== Teks Dokumen ==
════════════════════

Menggagas Pembentukan Pengadilan HAM Nonberat Di Indonesia (Bagian Ketiga Puluh Enam)

Oleh: Hernadi Affandi

Dalam Undang-Undang Pengadilan Hak Asasi Manusia (UU PHAM), antara pengertian kompensasi dengan restitusi hampir sama, yaitu sama-sama terkait dengan ganti kerugian. Menurut Penjelasan Pasal 35 UU PHAM, kompensasi adalah ganti kerugian yang diberikan oleh negara, karena pelaku tidak mampu memberikan ganti kerugian sepenuhnya yang menjadi tanggung jawabnya. Adapun restitusi adalah ganti kerugian yang diberikan kepada korban atau keluarganya oleh pelaku atau pihak ketiga. Sementara itu, rehabilitasi adalah pemulihan pada kedudukan semula. Dalam rehabilitasi tidak ada unsur ganti kerugian, tetapi hanya pemulihan kedudukan atau keadaan.

════════════════════

== Catatan yang Disediakan ==
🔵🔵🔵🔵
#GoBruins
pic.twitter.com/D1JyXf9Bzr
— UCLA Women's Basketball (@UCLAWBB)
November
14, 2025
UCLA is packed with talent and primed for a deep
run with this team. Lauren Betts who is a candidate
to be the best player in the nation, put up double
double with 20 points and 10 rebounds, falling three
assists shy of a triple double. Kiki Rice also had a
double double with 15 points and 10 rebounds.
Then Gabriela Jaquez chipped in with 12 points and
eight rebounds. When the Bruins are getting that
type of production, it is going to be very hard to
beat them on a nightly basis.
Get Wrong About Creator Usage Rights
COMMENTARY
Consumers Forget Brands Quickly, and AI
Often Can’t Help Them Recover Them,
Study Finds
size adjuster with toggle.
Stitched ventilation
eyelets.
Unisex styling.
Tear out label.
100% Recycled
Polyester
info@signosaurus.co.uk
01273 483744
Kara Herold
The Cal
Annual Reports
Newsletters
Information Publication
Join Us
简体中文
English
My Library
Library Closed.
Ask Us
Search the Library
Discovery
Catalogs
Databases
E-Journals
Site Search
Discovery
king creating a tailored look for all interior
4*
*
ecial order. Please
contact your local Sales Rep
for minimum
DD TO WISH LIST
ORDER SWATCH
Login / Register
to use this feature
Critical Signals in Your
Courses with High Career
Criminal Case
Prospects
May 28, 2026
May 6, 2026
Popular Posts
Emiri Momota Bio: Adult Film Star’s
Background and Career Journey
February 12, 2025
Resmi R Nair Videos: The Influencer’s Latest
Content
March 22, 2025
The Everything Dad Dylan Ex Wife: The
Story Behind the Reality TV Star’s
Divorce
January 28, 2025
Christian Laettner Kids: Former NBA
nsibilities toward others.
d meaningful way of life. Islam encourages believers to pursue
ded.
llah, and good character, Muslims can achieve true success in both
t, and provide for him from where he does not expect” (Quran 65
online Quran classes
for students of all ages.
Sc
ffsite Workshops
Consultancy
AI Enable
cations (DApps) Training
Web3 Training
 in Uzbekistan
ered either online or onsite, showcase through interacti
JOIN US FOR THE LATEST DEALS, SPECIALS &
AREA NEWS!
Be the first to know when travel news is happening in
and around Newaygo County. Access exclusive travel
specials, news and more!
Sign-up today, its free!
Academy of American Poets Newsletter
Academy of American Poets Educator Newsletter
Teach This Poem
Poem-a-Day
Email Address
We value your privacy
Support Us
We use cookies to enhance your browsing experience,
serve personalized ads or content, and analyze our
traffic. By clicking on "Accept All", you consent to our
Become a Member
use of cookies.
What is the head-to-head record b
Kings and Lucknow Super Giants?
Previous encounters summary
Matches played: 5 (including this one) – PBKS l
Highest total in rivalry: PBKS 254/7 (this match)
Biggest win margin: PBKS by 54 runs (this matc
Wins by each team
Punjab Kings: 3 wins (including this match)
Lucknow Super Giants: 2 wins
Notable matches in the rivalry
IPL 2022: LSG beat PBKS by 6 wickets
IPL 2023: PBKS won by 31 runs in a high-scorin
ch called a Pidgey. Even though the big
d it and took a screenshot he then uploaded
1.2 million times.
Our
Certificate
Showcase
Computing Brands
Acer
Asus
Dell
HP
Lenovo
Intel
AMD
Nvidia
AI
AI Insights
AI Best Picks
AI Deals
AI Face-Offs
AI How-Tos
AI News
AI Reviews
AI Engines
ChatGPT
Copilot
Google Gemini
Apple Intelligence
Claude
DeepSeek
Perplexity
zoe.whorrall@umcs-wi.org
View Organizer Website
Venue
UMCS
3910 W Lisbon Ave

════════════════════

== Ketentuan Latihan ==
1. Tuliskan ulang seluruh bagian teks tentang pengadilan HAM dari "Dalam Undang-Undang Pengadilan" hingga "kedudukan atau keadaan.", dengan mengganti "restitusi" menjadi "penggantian".
2. Susun baris catatan mulai dari awal catatan hingga baris yang memuat "Critical Signals in Your" ke dalam tabel Markdown dengan kolom Nomor dan Isi Baris, tanpa baris kosong.

== Jawaban Kegiatan ==
1.
Dalam Undang-Undang Pengadilan Hak Asasi Manusia (UU PHAM), antara pengertian kompensasi dengan penggantian hampir sama, yaitu sama-sama terkait dengan ganti kerugian. Menurut Penjelasan Pasal 35 UU PHAM, kompensasi adalah ganti kerugian yang diberikan oleh negara, karena pelaku tidak mampu memberikan ganti kerugian sepenuhnya yang menjadi tanggung jawabnya. Adapun penggantian adalah ganti kerugian yang diberikan kepada korban atau keluarganya oleh pelaku atau pihak ketiga. Sementara itu, rehabilitasi adalah pemulihan pada kedudukan semula. Dalam rehabilitasi tidak ada unsur ganti kerugian, tetapi hanya pemulihan kedudukan atau keadaan.

2.
| Nomor | Isi Baris |
|---|---|
| 1 | 🔵🔵🔵🔵 |
| 2 | #GoBruins |
| 3 | pic.twitter.com/D1JyXf9Bzr |
| 4 | — UCLA Women's Basketball (@UCLAWBB) |
| 5 | November |
| 6 | 14, 2025 |
| 7 | UCLA is packed with talent and primed for a deep |
| 8 | run with this team. Lauren Betts who is a candidate |
| 9 | to be the best player in the nation, put up double |
| 10 | double with 20 points and 10 rebounds, falling three |
| 11 | assists shy of a triple double. Kiki Rice also had a |
| 12 | double double with 15 points and 10 rebounds. |
| 13 | Then Gabriela Jaquez chipped in with 12 points and |
| 14 | eight rebounds. When the Bruins are getting that |
| 15 | type of production, it is going to be very hard to |
| 16 | beat them on a nightly basis. |
| 17 | Get Wrong About Creator Usage Rights |
| 18 | COMMENTARY |
| 19 | Consumers Forget Brands Quickly, and AI |
| 20 | Often Can’t Help Them Recover Them, |
| 21 | Study Finds |
| 22 | size adjuster with toggle. |
| 23 | Stitched ventilation |
| 24 | eyelets. |
| 25 | Unisex styling. |
| 26 | Tear out label. |
| 27 | 100% Recycled |
| 28 | Polyester |
| 29 | info@signosaurus.co.uk |
| 30 | 01273 483744 |
| 31 | Kara Herold |
| 32 | The Cal |
| 33 | Annual Reports |
| 34 | Newsletters |
| 35 | Information Publication |
| 36 | Join Us |
| 37 | 简体中文 |
| 38 | English |
| 39 | My Library |
| 40 | Library Closed. |
| 41 | Ask Us |
| 42 | Search the Library |
| 43 | Discovery |
| 44 | Catalogs |
| 45 | Databases |
| 46 | E-Journals |
| 47 | Site Search |
| 48 | Discovery |
| 49 | king creating a tailored look for all interior |
| 50 | 4* |
| 51 | * |
| 52 | ecial order. Please |
| 53 | contact your local Sales Rep |
| 54 | for minimum |
| 55 | DD TO WISH LIST |
| 56 | ORDER SWATCH |
| 57 | Login / Register |
| 58 | to use this feature |
| 59 | Critical Signals in Your |